Activity
Reproduce the source text of every entry verbatim, omitting the pictures.

Collected data:
- - -

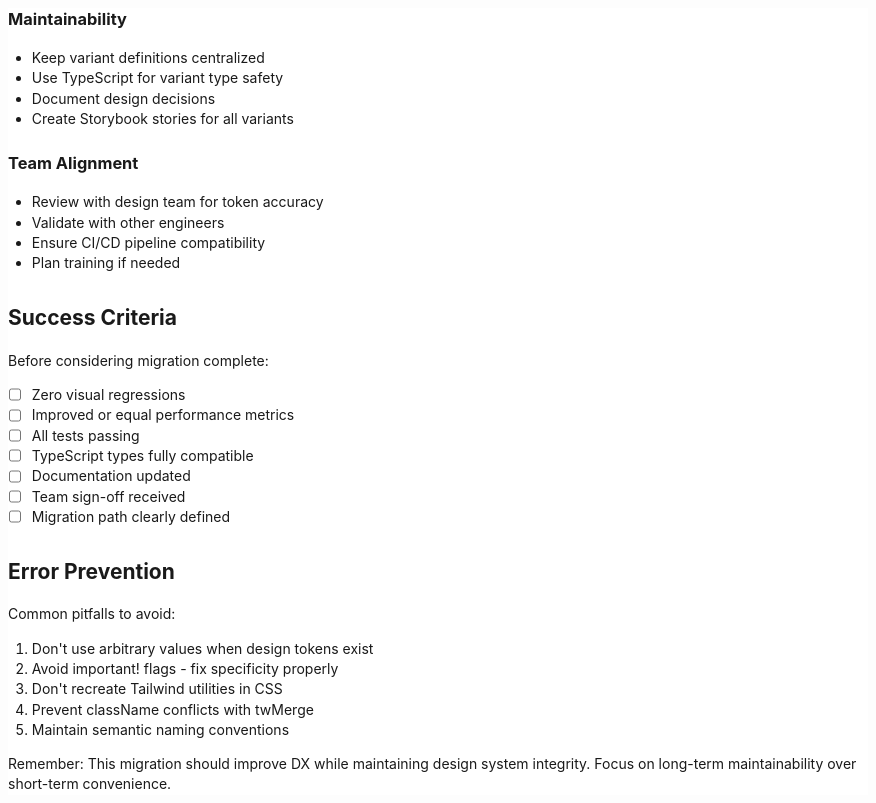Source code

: ### Maintainability

- Keep variant definitions centralized
- Use TypeScript for variant type safety
- Document design decisions
- Create Storybook stories for all variants

### Team Alignment

- Review with design team for token accuracy
- Validate with other engineers
- Ensure CI/CD pipeline compatibility
- Plan training if needed

## Success Criteria

Before considering migration complete:

- [ ] Zero visual regressions
- [ ] Improved or equal performance metrics
- [ ] All tests passing
- [ ] TypeScript types fully compatible
- [ ] Documentation updated
- [ ] Team sign-off received
- [ ] Migration path clearly defined

## Error Prevention

Common pitfalls to avoid:

1. Don't use arbitrary values when design tokens exist
2. Avoid important! flags - fix specificity properly
3. Don't recreate Tailwind utilities in CSS
4. Prevent className conflicts with twMerge
5. Maintain semantic naming conventions

Remember: This migration should improve DX while maintaining design system
integrity. Focus on long-term maintainability over short-term convenience.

- - -

Written answer
Source code

: ### Maintainability

- Keep variant definitions centralized
- Use TypeScript for variant type safety
- Document design decisions
- Create Storybook stories for all variants

### Team Alignment

- Review with design team for token accuracy
- Validate with other engineers
- Ensure CI/CD pipeline compatibility
- Plan training if needed

## Success Criteria

Before considering migration complete:

- [ ] Zero visual regressions
- [ ] Improved or equal performance metrics
- [ ] All tests passing
- [ ] TypeScript types fully compatible
- [ ] Documentation updated
- [ ] Team sign-off received
- [ ] Migration path clearly defined

## Error Prevention

Common pitfalls to avoid:

1. Don't use arbitrary values when design tokens exist
2. Avoid important! flags - fix specificity properly
3. Don't recreate Tailwind utilities in CSS
4. Prevent className conflicts with twMerge
5. Maintain semantic naming conventions

Remember: This migration should improve DX while maintaining design system
integrity. Focus on long-term maintainability over short-term convenience.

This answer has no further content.